It’s what you do with it that matters

29th July 2018 marks the sixtieth anniversary of the National Aeronautics and Space Administration, the agency that will be remembered in history for its part in the first steps of the exploration of space and especially for its role in the Moon landings. As the Financial Times columnist Tim Hartford observes, the foundation of NASA left another agency without a remit, allowing it to act with imagination and freedom.

The Defense Advanced Research Project Agency has been founded on 7th February 1958, and may have acted as though its younger sister had taken its role and stolen its future, instead its newfound flexibility allowed for extraordinary innovation. It was ARPA, as it became known, that created the connection between the mainframe computers on American college campuses in 1969. The ARPAnet was the first step in the establishment of the Internet. Had it not been for the creation of NASA, the capacity for communication and the sharing of information we now take for granted may have taken years longer, or may have developed in an altogether different way.

On the day NASA was established, the staff at  the new agency understood their purpose, the Soviet Union had lanched its first Sputnik  satellite in October 1957 and the Americans knew they were engaged in a space race. On the day NASA was launched, the staff at ARPA cannot have imagined how their future would unfold, or what they might achieve.

Perhaps if the ARPAnet had unfolded in a different way, or had progressed at a different speed, the world would be a different place from the one it has become. Perhaps if the Internet had been a place where agencies ensured a civilised and truthful discourse, there would not be the hatred that now permeates many of online exchanges.
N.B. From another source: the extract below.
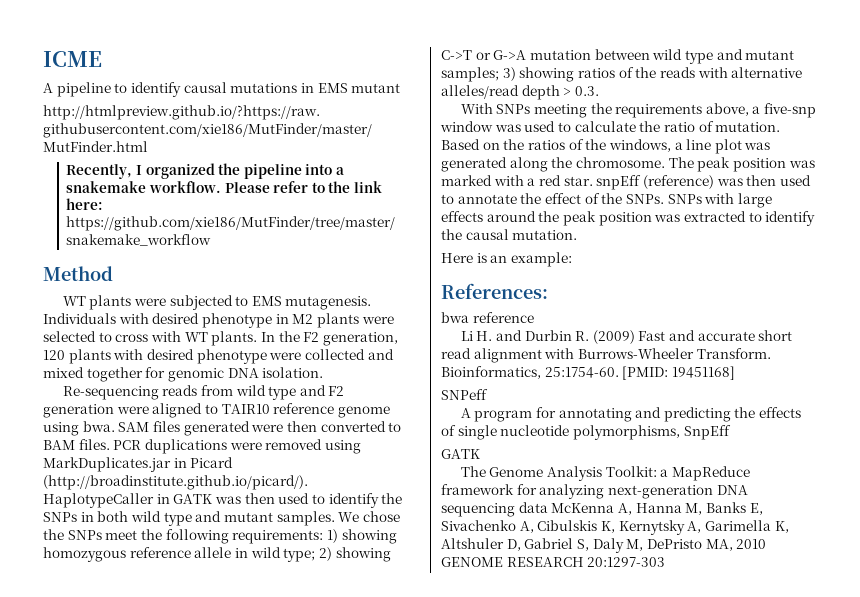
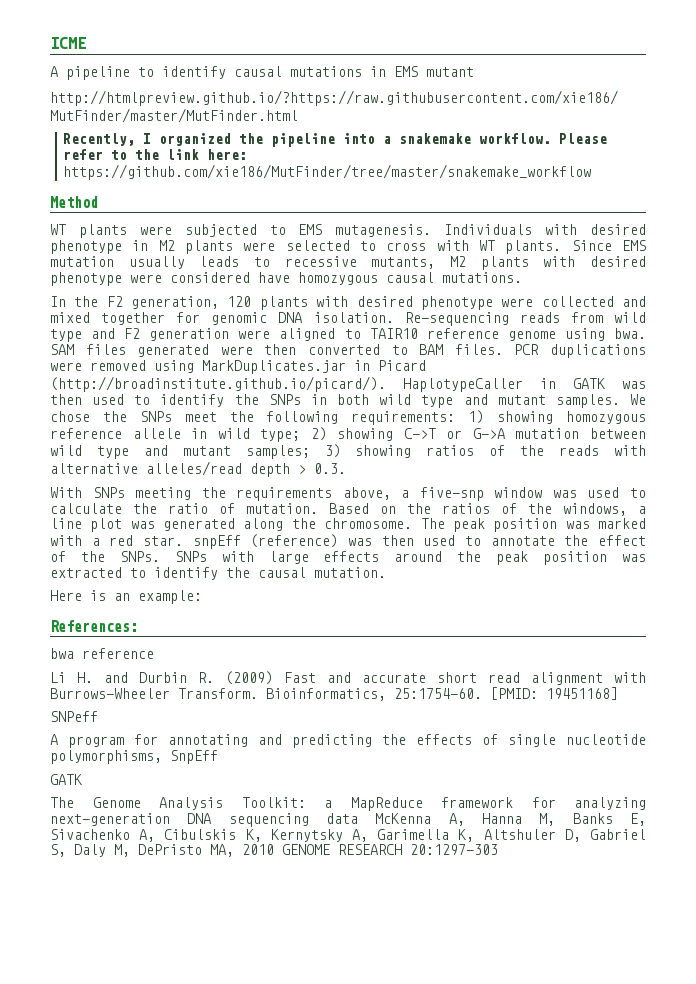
(258, 338) none -> [571,240,646,251] [50,256,646,270] [50,272,522,286] Since EMS mutation usually leads to recessive mutants, M2 plants with desired phenotype were considered have homozygous causal mutations. //
(324, 372) // -> (394, 317) none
Fate seems sometimes to hang on very thin threads, the slightest move can send the future in a different direction. Perhaps there was a point in its evolution where the Internet may have taken a direction other than the one it followed, perhaps it may have assumed the atmosphere of a vast library where people who were experts in their field would have shared their knowledge and insights. Of course, the possibilities of the good and the life-enhancing remain, but where comments on a page are enabled, there seems too often the presence of the trolls and the irrational. It didn’t have to turn out the way it did, perhaps it will take a new turn.

Had NASA not been established sixty years ago today, I might not have written this at all.